Ex-MI6 chief outlines where Russian invasion reports are coming from
An unprecedented number of public statements from Western spies insisting that Russia may be about to launch an invasion of Ukraine are likely to be based more on what analysts thought Moscow was about to do, rather than evidence that it was about to do it, in an information campaign designed to counter the Kremlin’s own narratives, Britain’s former top spy has suggested.
In an interview with the NATO and weapons industry-funded lobby group The Atlantic Council on Wednesday, former British foreign intelligence service chief Sir John Sawers was asked whether he thought Western governments’ publication of declassified material was helpful for countering Russia, or if it might have been planted to diminish the credibility of the officials who ended up releasing it.

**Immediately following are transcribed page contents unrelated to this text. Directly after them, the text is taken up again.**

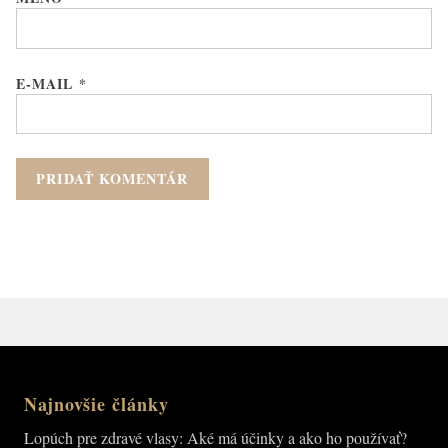
E-MAIL
*
Najnovšie články
Lopúch pre zdravé vlasy: Aké má účinky a ako ho používať?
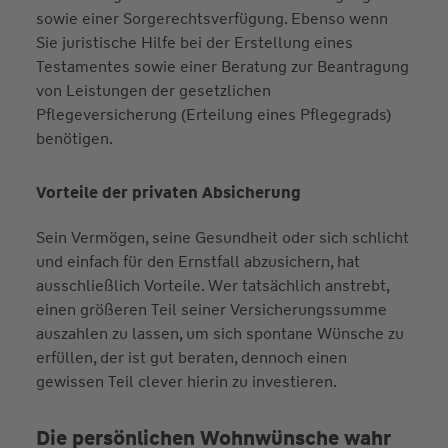
sowie einer Sorgerechtsverfügung. Ebenso wenn
Sie juristische Hilfe bei der Erstellung eines
Testamentes sowie einer Beratung zur Beantragung
von Leistungen der gesetzlichen
Pflegeversicherung (Erteilung eines Pflegegrads)
benötigen.
Vorteile der privaten Absicherung
Sein Vermögen, seine Gesundheit oder sich schlicht
und einfach für den Ernstfall abzusichern, hat
ausschließlich Vorteile. Wer tatsächlich anstrebt,
einen größeren Teil seiner Versicherungssumme
auszahlen zu lassen, um sich spontane Wünsche zu
erfüllen, der ist gut beraten, dennoch einen
gewissen Teil clever hierin zu investieren.
Die persönlichen Wohnwünsche wahr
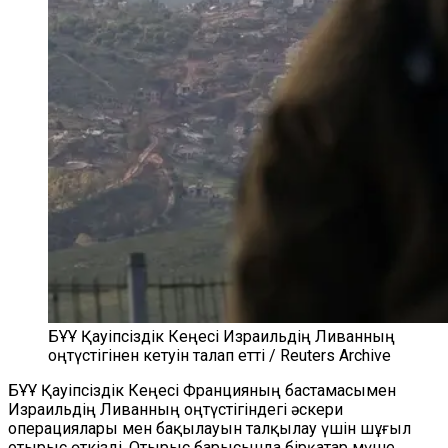
БҰҰ Қауіпсіздік Кеңесі Израильдің Ливанның
оңтүстігінен кетуін талап етті / Reuters Archive
БҰҰ Қауіпсіздік Кеңесі Францияның бастамасымен
Израильдің Ливанның оңтүстігіндегі әскери
операциялары мен бақылауын талқылау үшін шұғыл
отырыс өткізді. Отырыс барысында бірқатар мүше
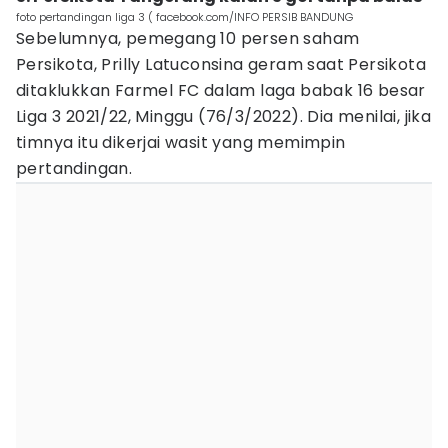
foto pertandingan liga 3 ( facebook.com/INFO PERSIB BANDUNG
Sebelumnya, pemegang 10 persen saham
Persikota, Prilly Latuconsina geram saat Persikota
ditaklukkan Farmel FC dalam laga babak 16 besar
Liga 3 2021/22, Minggu (76/3/2022). Dia menilai, jika
timnya itu dikerjai wasit yang memimpin
pertandingan.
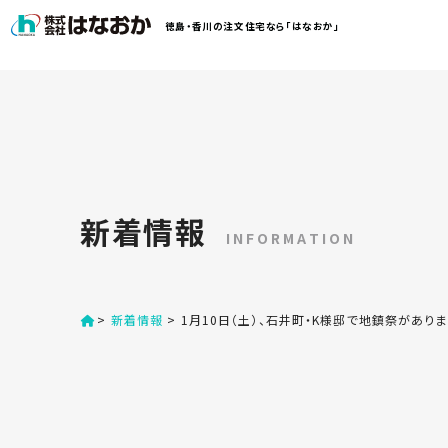
コ
徳島・香川の注文住宅なら「はなおか」
ン
テ
ン
は
ツ
な
へ
お
ス
か
キ
に
ッ
つ
新着情報
プ
い
INFORMATION
す
て
る
>
新着情報
>
1月10日（土）、石井町・K様邸で地鎮祭があり
は
初
な
め
お
か
て
の
の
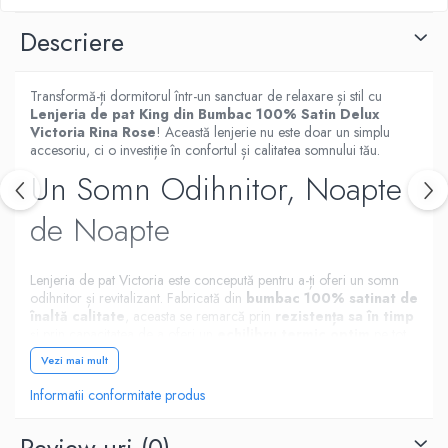
Descriere
Transformă-ți dormitorul într-un sanctuar de relaxare și stil cu
Lenjeria de pat King din Bumbac 100% Satin Delux
Victoria Rina Rose
! Această lenjerie nu este doar un simplu
accesoriu, ci o investiție în confortul și calitatea somnului tău.
Un Somn Odihnitor, Noapte
de Noapte
Lenjeria de pat Victoria este concepută pentru a-ți oferi un somn
odihnitor și revitalizant. Fabricată din
bumbac 100% satinat de
înaltă calitate
, aceasta se remarcă prin
rezistența sa în timp
și prin capacitatea de a oferi un
echilibru termic optim
pe tot
parcursul nopții.
Vezi mai mult
Confort Termic Excepțional
Informatii conformitate produs
Unul dintre avantajele majore ale acestei lenjerii este
capacitatea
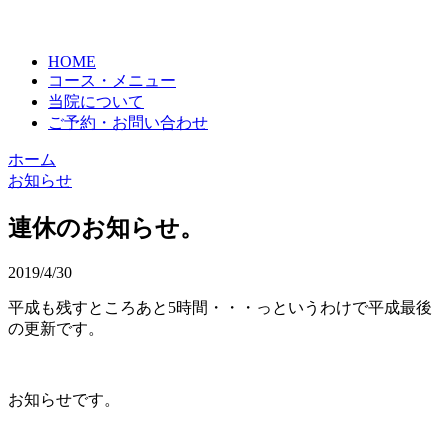
HOME
コース・メニュー
当院について
ご予約・お問い合わせ
ホーム
お知らせ
連休のお知らせ。
2019/4/30
平成も残すところあと5時間・・・っというわけで平成最後
の更新です。
お知らせです。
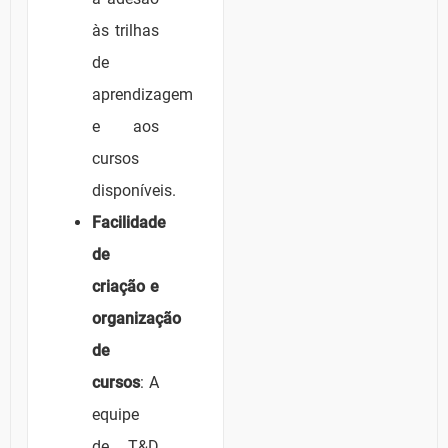
às trilhas
de
aprendizagem
e aos
cursos
disponíveis.
Facilidade
de
criação e
organização
de
cursos
: A
equipe
de T&D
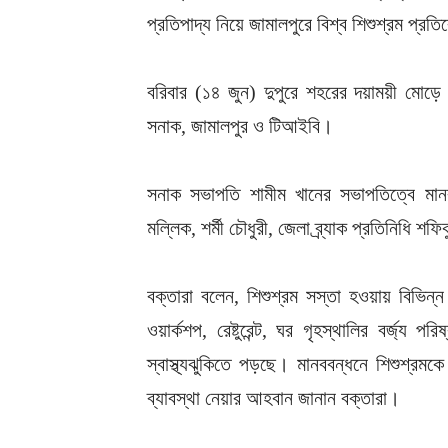
প্রতিপাদ্য নিয়ে জামালপুরে বিশ্ব শিশুশ্রম প্র
বরিবার (১৪ জুন) দুপুরে শহরের দয়াময়ী মোড়
সনাক, জামালপুর ও টিআইবি।
সনাক সভাপতি শামীম খানের সভাপতিত্বে মানববন
মল্লিক, শর্মী চৌধুরী, জেলা ব্র্যাক প্রতিনিধি 
বক্তারা বলেন, শিশুশ্রম সস্তা হওয়ায় বিভিন্
ওয়ার্কশপ, রেষ্টুরেন্ট, ঘর গৃহস্থালির বর্জ্
স্বাস্থ্যঝুকিতে পড়ছে। মানববন্ধনে শিশুশ্রমকে 
ব্যাবস্থা নেয়ার আহবান জানান বক্তারা।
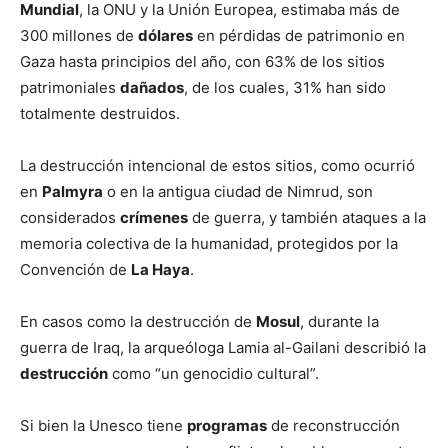
Mundial
, la ONU y la Unión Europea, estimaba más de
300 millones de
dólares
en pérdidas de patrimonio en
Gaza hasta principios del año, con 63% de los sitios
patrimoniales
dañados
, de los cuales, 31% han sido
totalmente destruidos.
La destrucción intencional de estos sitios, como ocurrió
en
Palmyra
o en la antigua ciudad de Nimrud, son
considerados
crímenes
de guerra, y también ataques a la
memoria colectiva de la humanidad, protegidos por la
Convención de
La Haya
.
En casos como la destrucción de
Mosul
, durante la
guerra de Iraq, la arqueóloga Lamia al-Gailani describió la
destrucción
como “un genocidio cultural”.
Si bien la Unesco tiene
programas
de reconstrucción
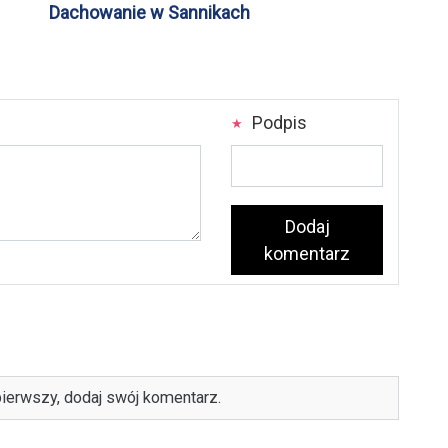
Dachowanie w Sannikach
Podpis
Dodaj
komentarz
ierwszy, dodaj swój komentarz.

“I think, in general, what you point to is the fact that [Russian President Vladimir] Putin’s Russia has been rather skillful at shaping narratives, at using their arguments and at times their propaganda in order to shape opinion, partly in their own country, but even more so in the West,” Sawers replied.
“I think that what the US administration in particular has been quite adept at in this crisis has been, first of all, corralling the West, coordinating and orchestrating a common Western response,” he continued. “And second of all, not allowing Putin to have it all his own way on the airwaves.”
The former MI6 chief then went on to say that he thinks the Western intelligence briefings “are not gems from deeply sensitive agent reporting. What has been released, the idea that Putin might want to dislodge [Ukrainian President Volodymyr] Zelensky and replace him with a puppet government, or that he’s going to contrive a pretext for Russian intervention in the east of Ukraine, these are based on a growing understanding, an analysis of Putin, rather than deep, secret intelligence reports.
"And I think wrapping them up as intelligence and adding a few juicy names to the reporting just gives some good stories for the media, and helps push back against the narrative," he continued. "It’s a skillful use of information and analysis to turn the tables on Putin and his own ability to dominate the airwaves.”
Western leaders have been voicing fears of a possible Russian attack on Ukraine for months, and in recent days they have claimed that an invasion could take place at any moment, with some media outlets naming February 16 as the date. These reports have been fueled partly by selective American and British declassifications of intelligence alleging various Russian plans to stage coups in Ukraine or to stake “false flag” operations as a pretext for aggression.
However, Moscow has consistently denied that it ever planned to invade, and some have questioned both the accuracy of the Western reports and the wisdom of the strategy to periodically leak accusations with no evidence to prove them.
Earlier this month, when US State Department spokesperson Ned Price was asked for proof following an allegation that Russia had planned to stage a propaganda video as a pretext for invading Ukraine, he replied, “If you doubt the credibility of the US government, of the British government, of other governments, and want to find solace in the information the Russians are putting out, that is for you to do.”